According to Baltzar, the secret to Wanås's success has been its openness. "With many of these old estates there were codes, and modern ways tended to be frowned upon," he explained. "Properties were typically closed off and kept for the family. But my parents showed what a great journey it could be if we opened up the estate to contemporary culture and the rest of the world." From left: Nathalie Djurberg and Hans Berg's installation In Dreams, on the wooded grounds of the Wanås estate, in southern Sweden; three generations of Wachmeisters. Chris Tonnesen
Throughout his childhood, Baltzar and his brothers were exposed to artists from numerous countries. "They were always curious and fun and a bit crazy," he said, laughing. "It meant that my brothers and I had regular contact with alcohol and cigarettes." He can recount dinners with Abramović, and the late artist Jason Rhoades was a friend. "One day at school," he recalled, "the principal called me in to say that I had to leave school early to pick up Christo and Jeanne-Claude at the airport." And now Baltzar would like his daughters to grow up in a similarly inspiring environment.

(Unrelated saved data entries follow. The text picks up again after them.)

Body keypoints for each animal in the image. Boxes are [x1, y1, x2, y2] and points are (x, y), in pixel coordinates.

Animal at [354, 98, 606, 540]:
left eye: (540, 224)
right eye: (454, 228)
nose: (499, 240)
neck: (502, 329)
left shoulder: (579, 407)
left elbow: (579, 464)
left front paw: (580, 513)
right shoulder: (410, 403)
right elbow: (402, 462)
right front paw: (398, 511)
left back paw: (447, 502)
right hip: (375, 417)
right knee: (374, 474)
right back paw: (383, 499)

Without the creative spirit that defines Wanås, Baltzar noted, he and Kristina would have found it difficult to move here. "We were fortunate to have been given this inheritance," he said. "While some people could find it a burden, we want to continue to make Wanås as interesting as we can, both for us and for others." With the family having overseen this land for centuries, Baltzar tries to take a long-term view. "I hope," he said, "that in another eight generations the family will be happy with what we have added to Wanås."

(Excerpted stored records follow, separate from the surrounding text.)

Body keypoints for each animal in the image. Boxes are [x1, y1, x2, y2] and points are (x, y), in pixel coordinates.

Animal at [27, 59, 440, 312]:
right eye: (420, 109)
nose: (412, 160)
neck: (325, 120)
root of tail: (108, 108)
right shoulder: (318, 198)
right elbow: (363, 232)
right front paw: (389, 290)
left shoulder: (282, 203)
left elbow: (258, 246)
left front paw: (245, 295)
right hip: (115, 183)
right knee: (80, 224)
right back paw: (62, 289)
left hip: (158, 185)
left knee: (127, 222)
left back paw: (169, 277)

The Details: What to Do at Wanås Estate, Sweden
Located on Sweden's southern tip, outside the village of Knislinge, the Wanås estate is a 90-minute drive from Malmö and two hours from Copenhagen.

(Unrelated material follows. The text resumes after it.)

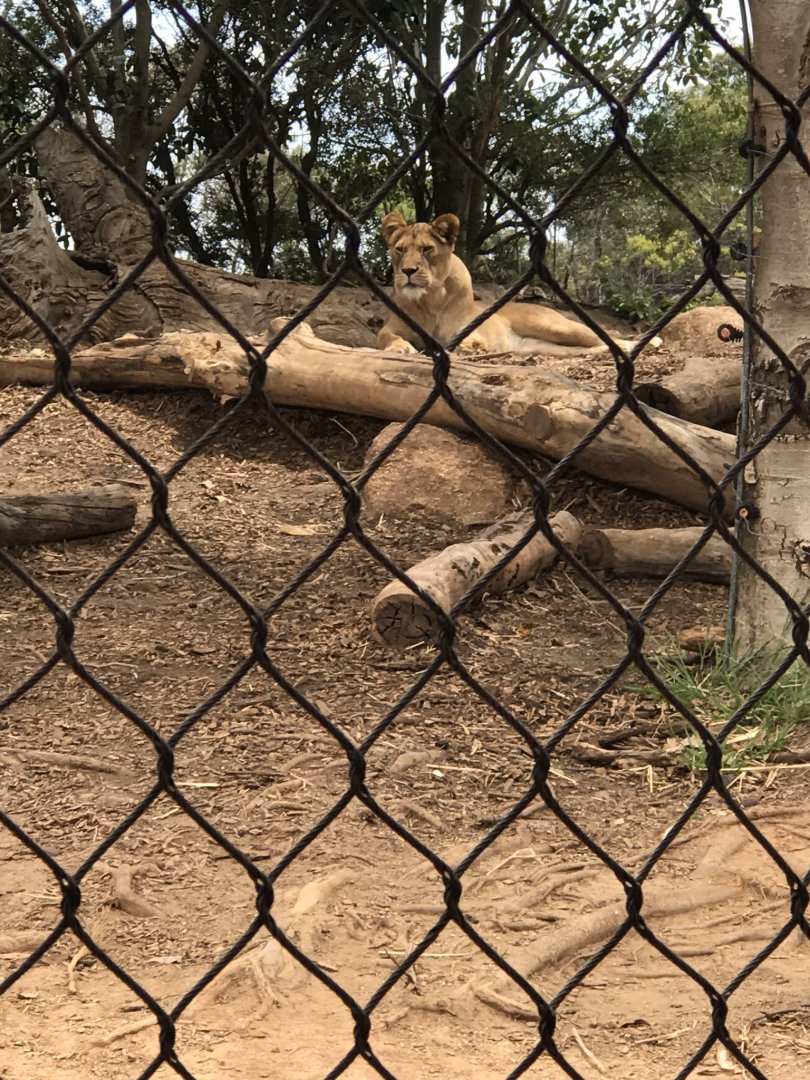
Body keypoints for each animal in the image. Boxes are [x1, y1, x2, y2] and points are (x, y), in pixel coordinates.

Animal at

Wanås Hotel: Occupying 18th-century stables, this recently opened 11-room inn is outfitted with a stylish mix of locally crafted wood-and-leather furnishings and Midcentury Modern pieces. doubles from $199.
Wanås Restaurant: Located in a barn across from the hotel, the restaurant serves meals in a light- filled dining room that has an assortment of communal wooden tables. Working in an open kitchen, chef Mathias Klingemann prepares seasonal Nordic dishes, including braised lamb with pickled fennel and sunflower seeds. tasting menu $66.
Wanås Konst: More than 70 artworks are scattered across the property's 100 acres, so give your- self a few hours to see them all. Don't miss Ann Hamilton's Lignum, which occupies all five floors of a former farm building, and two multisensory installations in the forest: Nathalie Djurberg and Hans Berg's In Dreams and Robert Wilson's A House for Edwin Denby.